▶ **Given passage**:
In this instance, though, the jury is not the audience. Trump is unique among criminal defendants: The United States senators who will sit in judgment have long since made up their minds. Lindsey Graham (R-S.C.) put it bluntly: “I’m not trying to pretend to be a fair juror here.” So did Majority Leader Mitch McConnell (R-Ky.): “The way that impeachment stops is a Senate majority with me as majority leader.” Presidential hopeful Elizabeth Warren (D-Mass.) has been just as unequivocal: “This is a man who has broken the law, and he should be impeached.” And so has her Democratic presidential rival Bernie Sanders (I-Vt.): “The House of Representatives rightly carried out its constitutional responsibility by voting to impeach Donald Trump, the most corrupt president in our history.”
The process is so hyper-partisan that, almost without exception, a member of either party crossing the aisle to convict or acquit will be catapulted out of Congress. To convict and remove the president from office requires a two-thirds majority in a 100-member body where the Republicans hold 53 seats. It’s not going to happen.
No, the throats to be grabbed are those of the American public — specifically, the small but crucial number of people who live in swing states and have yet to make up their minds. House managers must convince this skeptical sliver that Trump committed high crimes and misdemeanors by using the power of his office to try to dig up dirt on his political rival, former vice president Joe Biden, and his son Hunter Biden, and then obstruct legitimate efforts by Congress to investigate his wrongdoing.
If they succeed, they will achieve a public nullification of the Senate’s foregone verdict, in the form of Trump’s defeat in the November elections.
So how best to use that crucial first 12 seconds?

▶ **Extracted entries**:
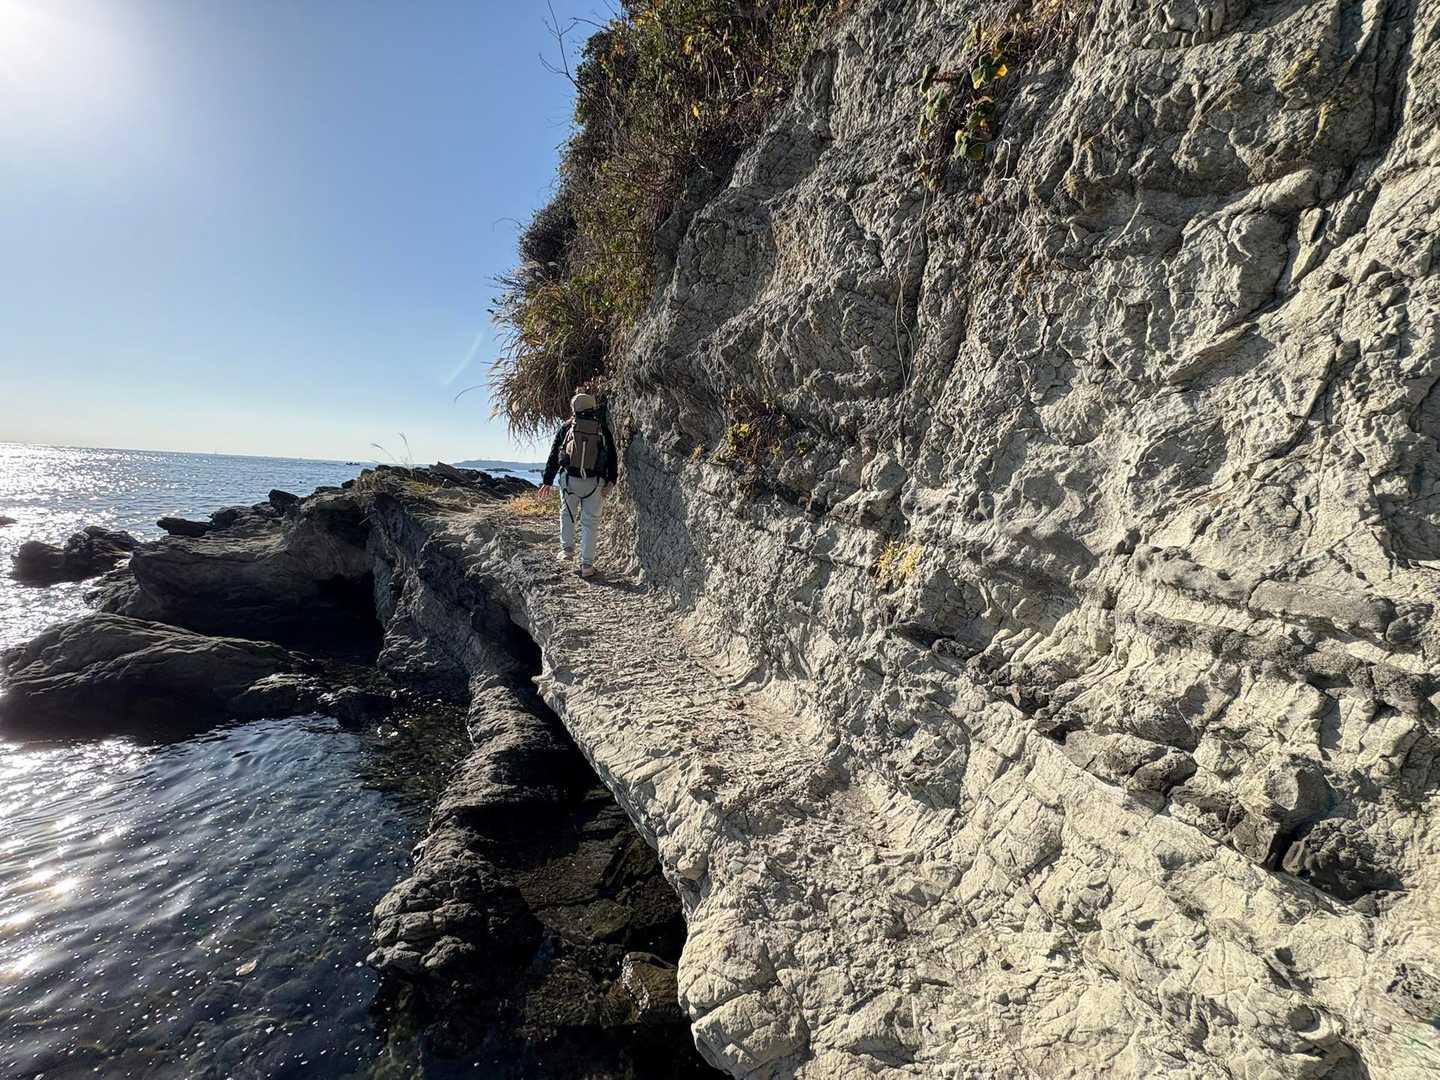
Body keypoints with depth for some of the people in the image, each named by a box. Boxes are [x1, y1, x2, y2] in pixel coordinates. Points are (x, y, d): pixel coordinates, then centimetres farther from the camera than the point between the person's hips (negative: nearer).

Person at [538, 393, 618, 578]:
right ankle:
---
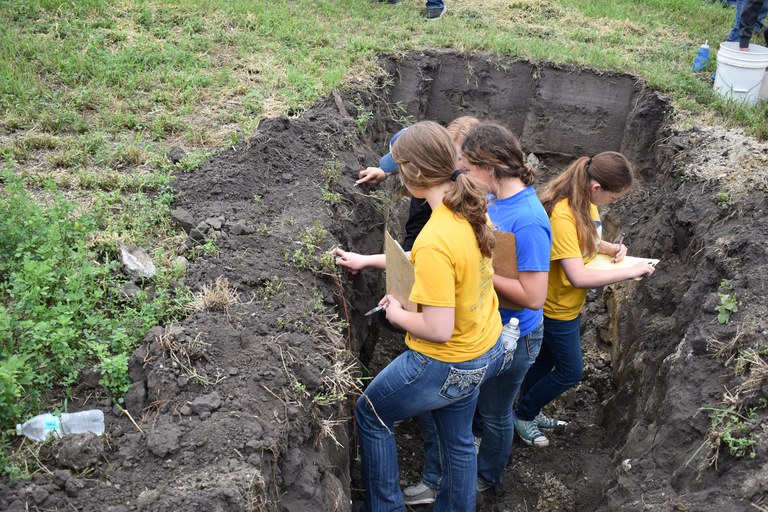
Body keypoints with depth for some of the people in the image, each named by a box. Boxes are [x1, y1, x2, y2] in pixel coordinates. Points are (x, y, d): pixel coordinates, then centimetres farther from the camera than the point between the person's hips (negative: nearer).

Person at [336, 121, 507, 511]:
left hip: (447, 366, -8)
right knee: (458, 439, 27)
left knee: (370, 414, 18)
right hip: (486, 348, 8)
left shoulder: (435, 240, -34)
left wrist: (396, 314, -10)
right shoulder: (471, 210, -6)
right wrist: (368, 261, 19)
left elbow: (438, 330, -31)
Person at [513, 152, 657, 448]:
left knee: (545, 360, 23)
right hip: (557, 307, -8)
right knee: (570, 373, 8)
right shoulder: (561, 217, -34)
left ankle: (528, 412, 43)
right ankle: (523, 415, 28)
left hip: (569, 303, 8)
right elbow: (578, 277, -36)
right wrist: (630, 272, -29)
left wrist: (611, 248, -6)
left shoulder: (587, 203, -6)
==
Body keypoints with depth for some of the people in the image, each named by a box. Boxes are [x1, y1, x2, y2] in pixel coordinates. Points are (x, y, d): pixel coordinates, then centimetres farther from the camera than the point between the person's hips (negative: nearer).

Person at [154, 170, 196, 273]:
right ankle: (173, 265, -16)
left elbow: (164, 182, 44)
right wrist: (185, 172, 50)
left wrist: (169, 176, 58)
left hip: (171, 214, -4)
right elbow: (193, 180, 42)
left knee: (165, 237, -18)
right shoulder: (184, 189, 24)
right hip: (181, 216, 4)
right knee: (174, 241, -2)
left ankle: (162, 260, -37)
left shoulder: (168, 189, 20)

▶ **Task instructions**:
1) Answer these questions about the passage on the Trump impeachment trial:
(a) Which senator said he was not trying to pretend to be a fair juror?
(b) How many of the Senate's 100 seats do the Republicans hold?
(c) What outcome in the November elections would amount to a public nullification of the Senate's verdict?
2) Carry on the passage about the Trump impeachment trial, picking up after its final question.

▶ **Responses by item number**:
1)
(a) Lindsey Graham (R-S.C.)
(b) 53
(c) Trump's defeat

2)
Human beings are highly distractible and easily bored. Smartphones and social media await. If you don’t get their attention immediately, you are unlikely to get it at all. Normally, prosecutors would lead off with a cogent, compelling summary of coming attractions in the form of expected testimony and documents: You will hear John Bolton describe the “drug deal” cooked up at the behest of the president! You will see the Lev Parnas to-do list that says “Get Zelensky to Announce that the Biden case will Be Investigated”! But it isn’t clear that McConnell will allow the House managers to call witnesses or present documents at all.
To secure America’s attention, House managers should tantalize, previewing the case as a binge-worthy whodunit and casting McConnell as a meanie preventing the public from seeing it. That entails making the 12-second argument that without witnesses and evidence — particularly firsthand, as-yet-unheard-from witnesses and the trove of documents released Tuesday — there will be no real-time “reveal,” with its promised resolution to the world’s most-watched criminal investigation. The late-breaking decision by Bolton, the former national security adviser, to offer to cooperate, and the 11th-hour disclosure of evidence provided by Parnas, a close associate of Trump’s personal lawyer Rudolph Giuliani, documenting a pressure campaign to get Ukrainian President Volodymyr Zelensky to announce a Biden investigation, give prosecutors plenty of material to work with.
“Let the process play out!” is a message that will resonate with many independent and centrist voters — even 40 percent of Republicans agree that witnesses should testify. Americans’ outrage at being deprived of the chance to see and hear for themselves could foster the perception that Republicans can’t handle the truth, and could push the handful of Republican senators who hew to the center to demand that McConnell relent.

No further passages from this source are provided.